我在浏览器上直接访问Servlet,我自己写的Servlet的代码如下
protected void doPost(HttpServletRequest request, HttpServletResponse response) throws ServletException, IOException {
//request.setCharacterEncoding("utf-8");
PrintWriter out = response.getWriter();
out.print("呵呵");
String name = request.getParameter("uname");
System.out.println(name);
out.print(name);
}
我在地址栏输入http://localhost:8080/servlet/Myservlet?uname=长
结果如下:
浏览器页面只显示:%E5%91%B5%E5%91%B5长 ---》也就是说“呵呵”未成功显示,成了乱码但“长”正确显示
控制台输出:é?? ---》也就是说都未正常显示还有个有趣的现象,那就是提交后地址栏变成http://localhost:8080/servlet/Myservlet?uname=%E9%95%BF
我又把“呵呵”换成“%E9%95%BF”,结果并非“长长”变成是“%E9%95%BF长”
求教高手解释这一现象
protected void doPost(HttpServletRequest request, HttpServletResponse response) throws ServletException, IOException {
//request.setCharacterEncoding("utf-8");
PrintWriter out = response.getWriter();
out.print("呵呵");
String name = request.getParameter("uname");
System.out.println(name);
out.print(name);
}
我在地址栏输入http://localhost:8080/servlet/Myservlet?uname=长
结果如下:
浏览器页面只显示:%E5%91%B5%E5%91%B5长 ---》也就是说“呵呵”未成功显示,成了乱码但“长”正确显示
控制台输出:é?? ---》也就是说都未正常显示还有个有趣的现象,那就是提交后地址栏变成http://localhost:8080/servlet/Myservlet?uname=%E9%95%BF
我又把“呵呵”换成“%E9%95%BF”,结果并非“长长”变成是“%E9%95%BF长”
求教高手解释这一现象
http://linyinan02.iteye.com/blog/403171
你可以这样测试下:
http://localhost:8080/servlet/Myservlet?uname=%E9%95%BF
response.setContentType("text/html;charset=UTF-8");
PrintWriter out = response.getWriter();
out.print("呵呵");
String name = request.getParameter("uname");
System.out.println(new String(name.getBytes("iso-8859-1"),"UTF-8"));
out.print(new String(name.getBytes("iso-8859-1"),"UTF-8"));
“%E9%95%BF"本身就是Ascii编码,这个在你的jsp上,也被直接得到了
最后就是控制台,没有正确的值说明,println这一块,你没有限制编码
类似编码问题时常会出现,lz不要怕错,不过,还是最好将所有编码都统一了,减少类似的麻烦
本身URL不支持中文字符
LZ可以试试String uname= java.net.URLDecoder.decode(request.getParameter("uname"),"UTF-8");
out.print(uname);
因为你是直接用浏览器的,所以默认都是ISO-8859-1编码格式,如果通过页面表单设置了编码就不会了
System.out.println(new String(name.getBytes("ISO-8859-1"),"gbk"));3,至于在Servlet中直接输出,必须要写response.setContentType("text/html;charset=utf-8");
同2的解释,没设置编码格式,他会默认显示4,把“呵呵”换成“%E9%95%BF”,他肯定直接显示这个啊,难道你和中国人讲普通话还需要带翻译吗?、5,上面你说浏览器页面会正常显示长 ,我有点搞不懂,怎么会能显示呢,我特地尝试了下是乱码。
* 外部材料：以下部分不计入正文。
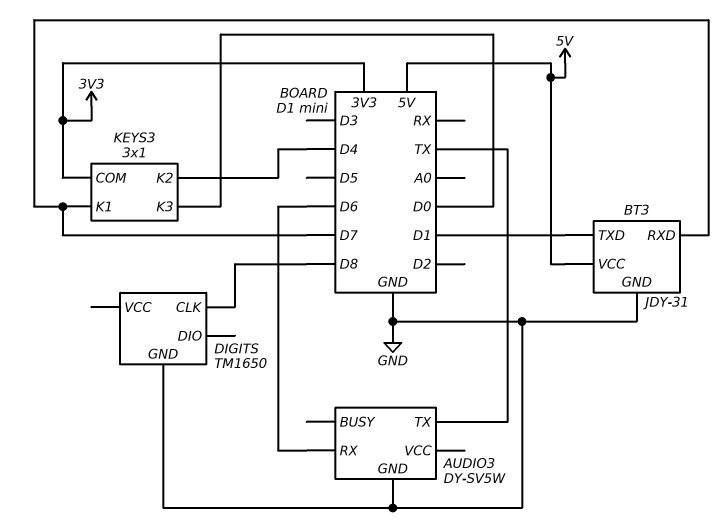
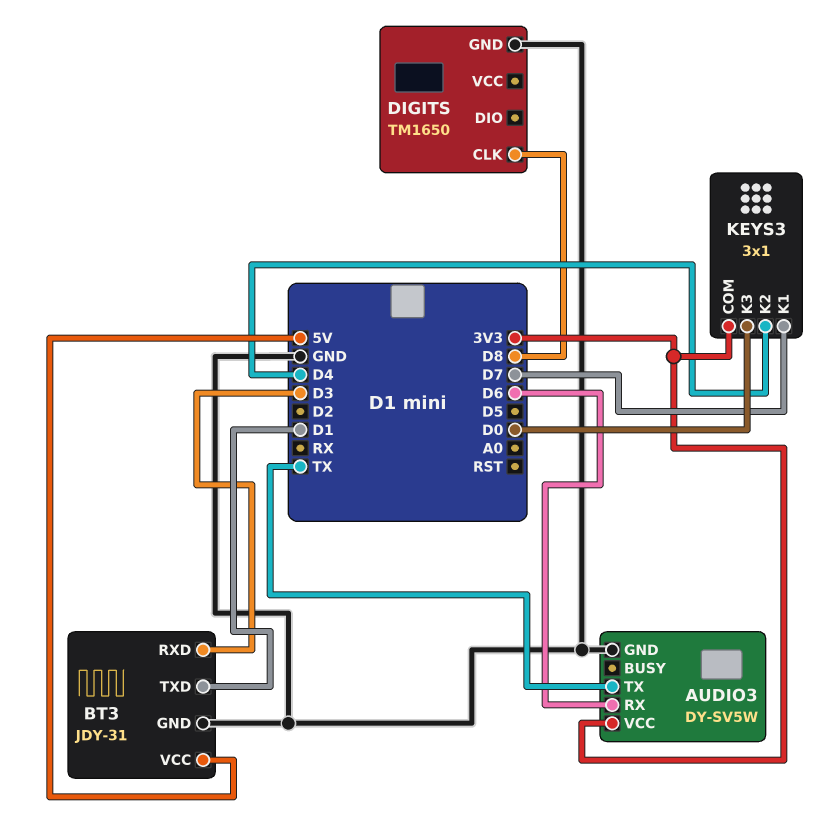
AUDIO3 pin VCC: none -> 3V3
BT3 pin RXD: D7 -> D3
a:如果是get方式,在tomcat中,在conf/server.xml文件中8080端口的connector元素增加URIEncoding="utf-8"
b:如果是post方式,在servlet中,request.setcharactorEncoding("utf-8");放在request.getparameter之前
servlet相应中文,客户端显示乱码:response.setCharactorEncoding("utf-8");该代码要放在
response.getWriter之前
2.在title标签下添加:<meta http-equiv="Content-Type" content="text/html;charset=utf-8">
3.在form里添加 method="post" 例如:<form action="xxx" method="post">
-----------------------------------------------------------------------
4.servlet
----------------------------------
public void doPost(HttpServletRequest request, HttpServletResponse response)
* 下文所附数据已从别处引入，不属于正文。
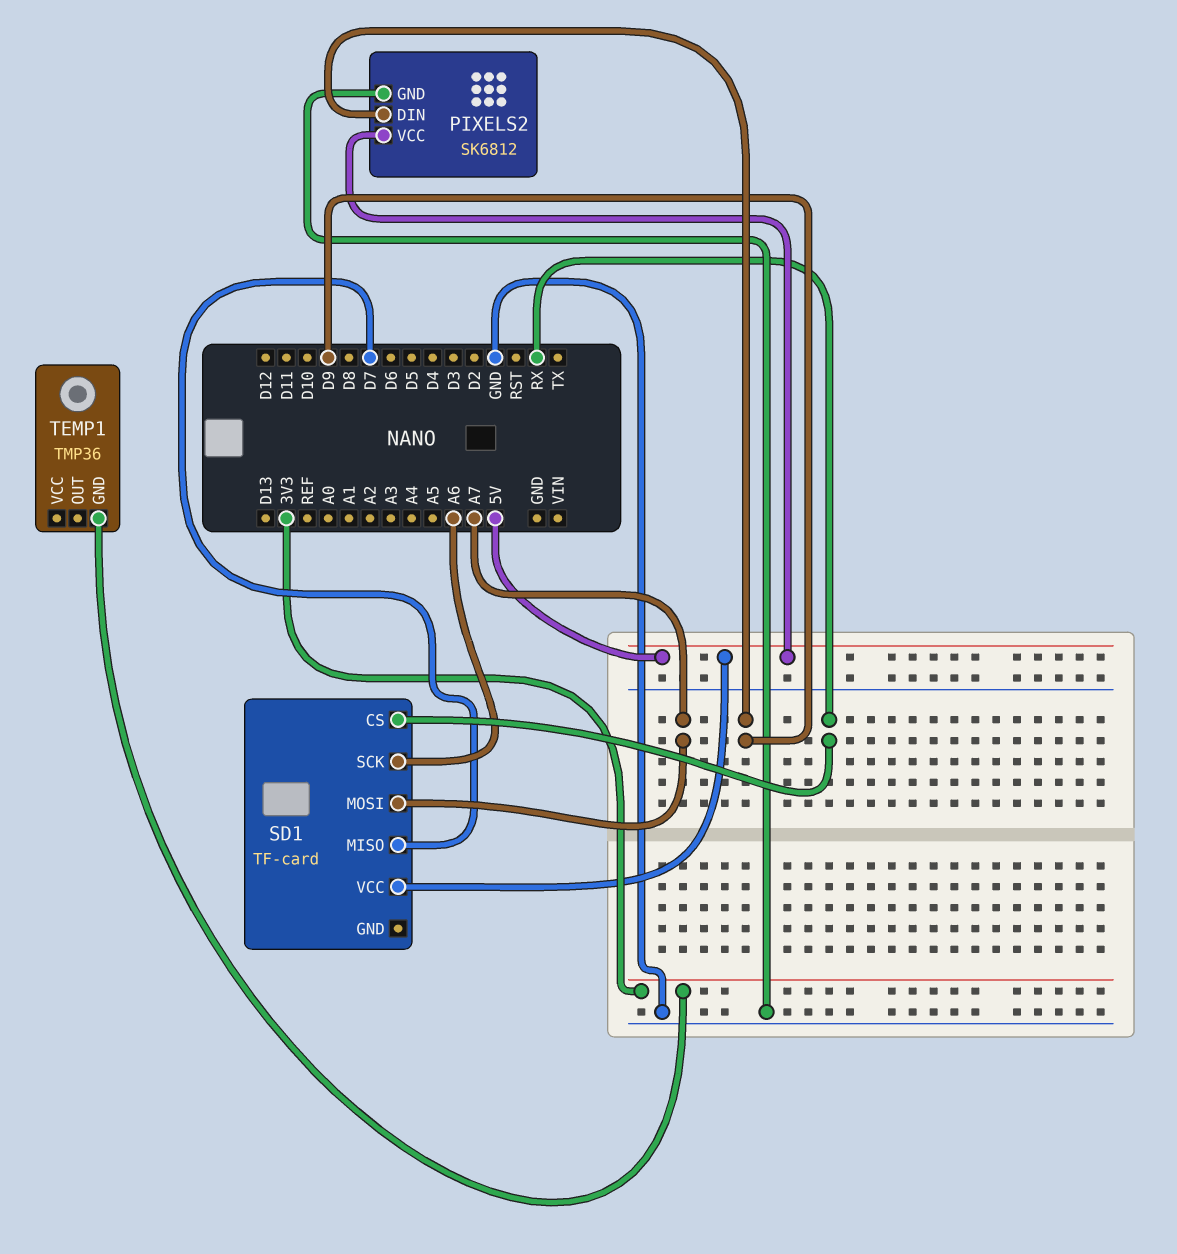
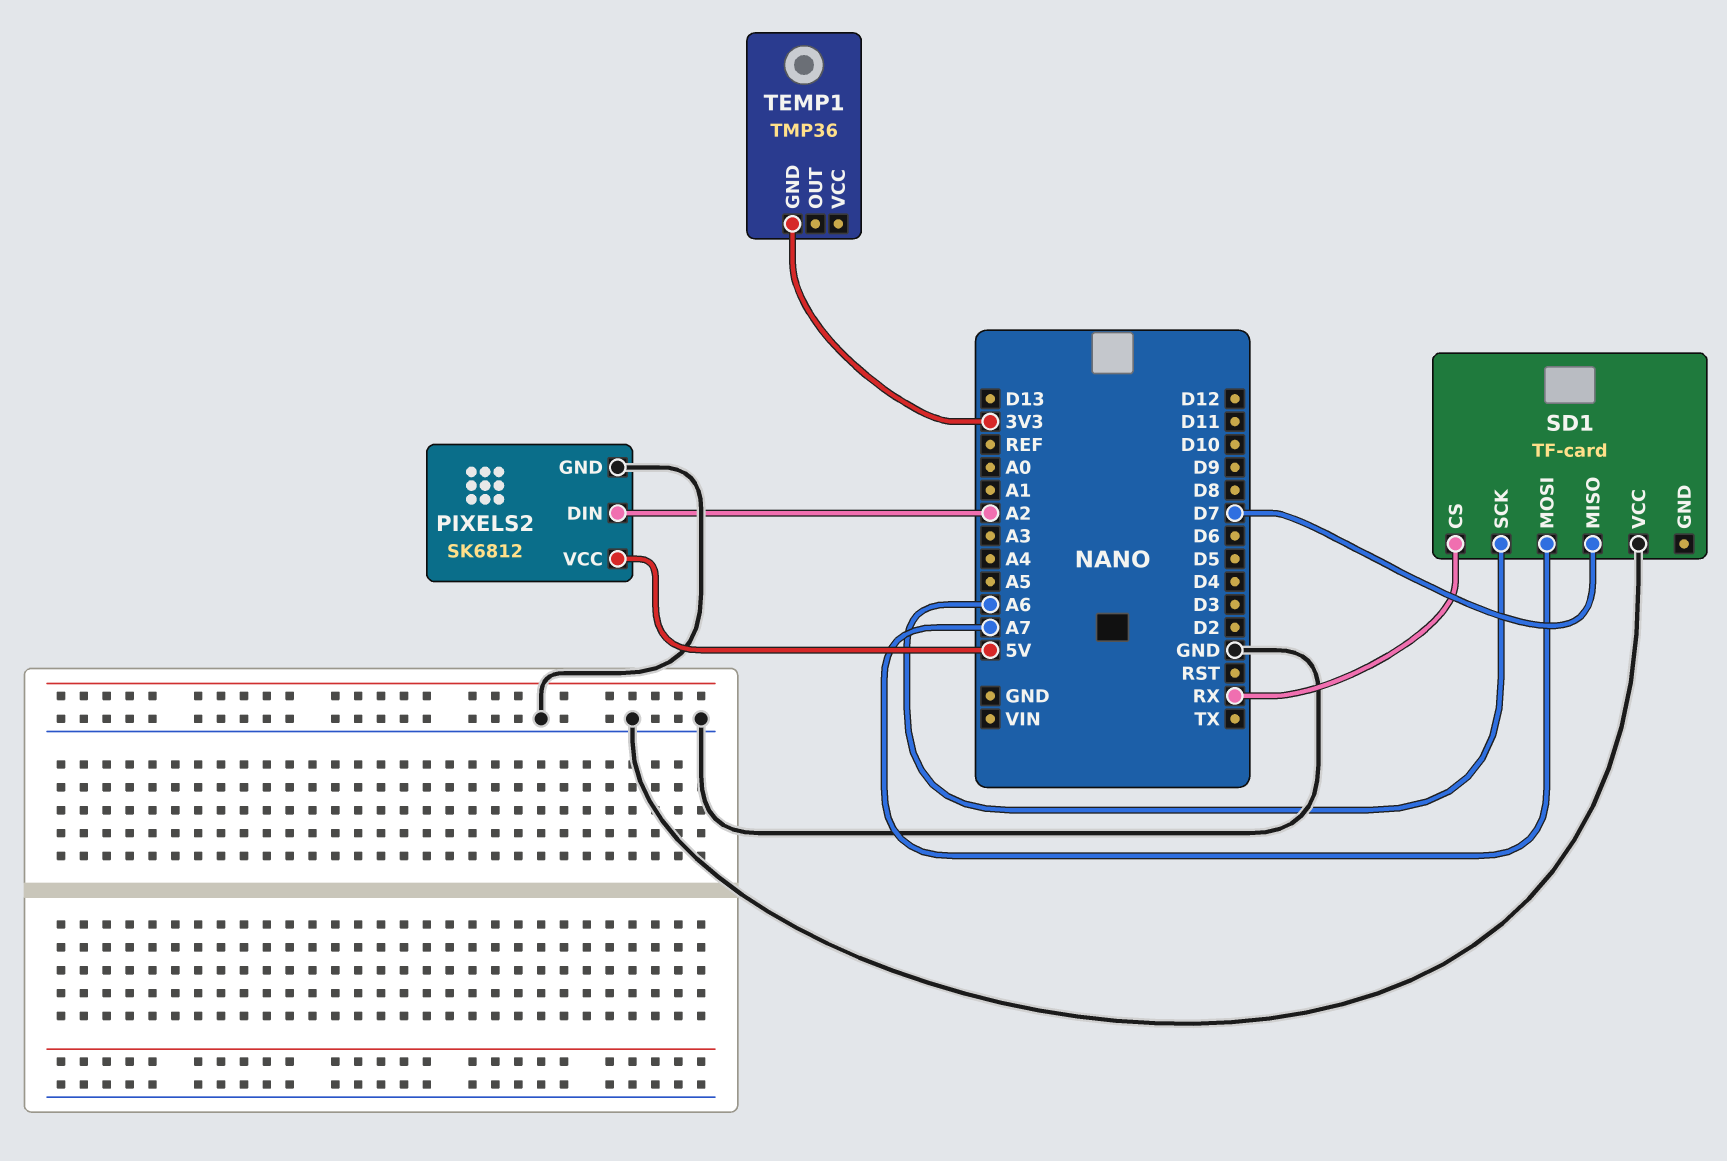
PIXELS2 pin DIN: D9 -> A2
SD1 pin VCC: 5V -> GND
throws ServletException, IOException {
request.setCharacterEncoding("utf-8");
response.setContentType("text/html;charset=utf-8");
PrintWriter out = response.getWriter();
out.print("呵呵");
String name = request.getParameter("userName");
System.out.println(name);
out.print(name);
}
经测试输出:呵呵测试中文乱码问题
结论:乱码问题得以解决。
a:如果是get方式,在tomcat中,在conf/server.xml文件中8080端口的connector元素增加URIEncoding="utf-8"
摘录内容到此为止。